• _Task statement_: What you return should be every line of the material, unchanged.

• _Supplied material_:
>>>>
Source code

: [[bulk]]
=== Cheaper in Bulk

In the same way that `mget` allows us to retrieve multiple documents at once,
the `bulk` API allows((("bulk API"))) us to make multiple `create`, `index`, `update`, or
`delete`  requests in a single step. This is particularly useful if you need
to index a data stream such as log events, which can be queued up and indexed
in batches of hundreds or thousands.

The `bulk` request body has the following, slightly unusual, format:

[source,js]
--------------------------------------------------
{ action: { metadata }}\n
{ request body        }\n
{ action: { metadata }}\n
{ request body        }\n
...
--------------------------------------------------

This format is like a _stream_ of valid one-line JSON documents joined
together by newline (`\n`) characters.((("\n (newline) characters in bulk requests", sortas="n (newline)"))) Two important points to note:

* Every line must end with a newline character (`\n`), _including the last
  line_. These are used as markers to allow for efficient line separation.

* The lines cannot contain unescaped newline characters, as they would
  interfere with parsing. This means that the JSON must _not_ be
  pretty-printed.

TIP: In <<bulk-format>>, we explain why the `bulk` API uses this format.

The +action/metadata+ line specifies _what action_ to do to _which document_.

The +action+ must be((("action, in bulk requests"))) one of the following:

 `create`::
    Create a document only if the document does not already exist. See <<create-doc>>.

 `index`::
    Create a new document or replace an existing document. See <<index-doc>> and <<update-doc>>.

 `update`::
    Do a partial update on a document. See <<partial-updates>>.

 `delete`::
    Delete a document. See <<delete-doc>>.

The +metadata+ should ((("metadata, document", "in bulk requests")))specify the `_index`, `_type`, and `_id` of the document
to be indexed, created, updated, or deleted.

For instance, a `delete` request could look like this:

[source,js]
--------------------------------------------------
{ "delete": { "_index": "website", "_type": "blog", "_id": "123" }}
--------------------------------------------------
<<<<
• _Expected output_:
Source code

: [[bulk]]
=== Cheaper in Bulk

In the same way that `mget` allows us to retrieve multiple documents at once,
the `bulk` API allows((("bulk API"))) us to make multiple `create`, `index`, `update`, or
`delete`  requests in a single step. This is particularly useful if you need
to index a data stream such as log events, which can be queued up and indexed
in batches of hundreds or thousands.

The `bulk` request body has the following, slightly unusual, format:

[source,js]
--------------------------------------------------
{ action: { metadata }}\n
{ request body        }\n
{ action: { metadata }}\n
{ request body        }\n
...
--------------------------------------------------

This format is like a _stream_ of valid one-line JSON documents joined
together by newline (`\n`) characters.((("\n (newline) characters in bulk requests", sortas="n (newline)"))) Two important points to note:

* Every line must end with a newline character (`\n`), _including the last
  line_. These are used as markers to allow for efficient line separation.

* The lines cannot contain unescaped newline characters, as they would
  interfere with parsing. This means that the JSON must _not_ be
  pretty-printed.

TIP: In <<bulk-format>>, we explain why the `bulk` API uses this format.

The +action/metadata+ line specifies _what action_ to do to _which document_.

The +action+ must be((("action, in bulk requests"))) one of the following:

 `create`::
    Create a document only if the document does not already exist. See <<create-doc>>.

 `index`::
    Create a new document or replace an existing document. See <<index-doc>> and <<update-doc>>.

 `update`::
    Do a partial update on a document. See <<partial-updates>>.

 `delete`::
    Delete a document. See <<delete-doc>>.

The +metadata+ should ((("metadata, document", "in bulk requests")))specify the `_index`, `_type`, and `_id` of the document
to be indexed, created, updated, or deleted.

For instance, a `delete` request could look like this:

[source,js]
--------------------------------------------------
{ "delete": { "_index": "website", "_type": "blog", "_id": "123" }}
--------------------------------------------------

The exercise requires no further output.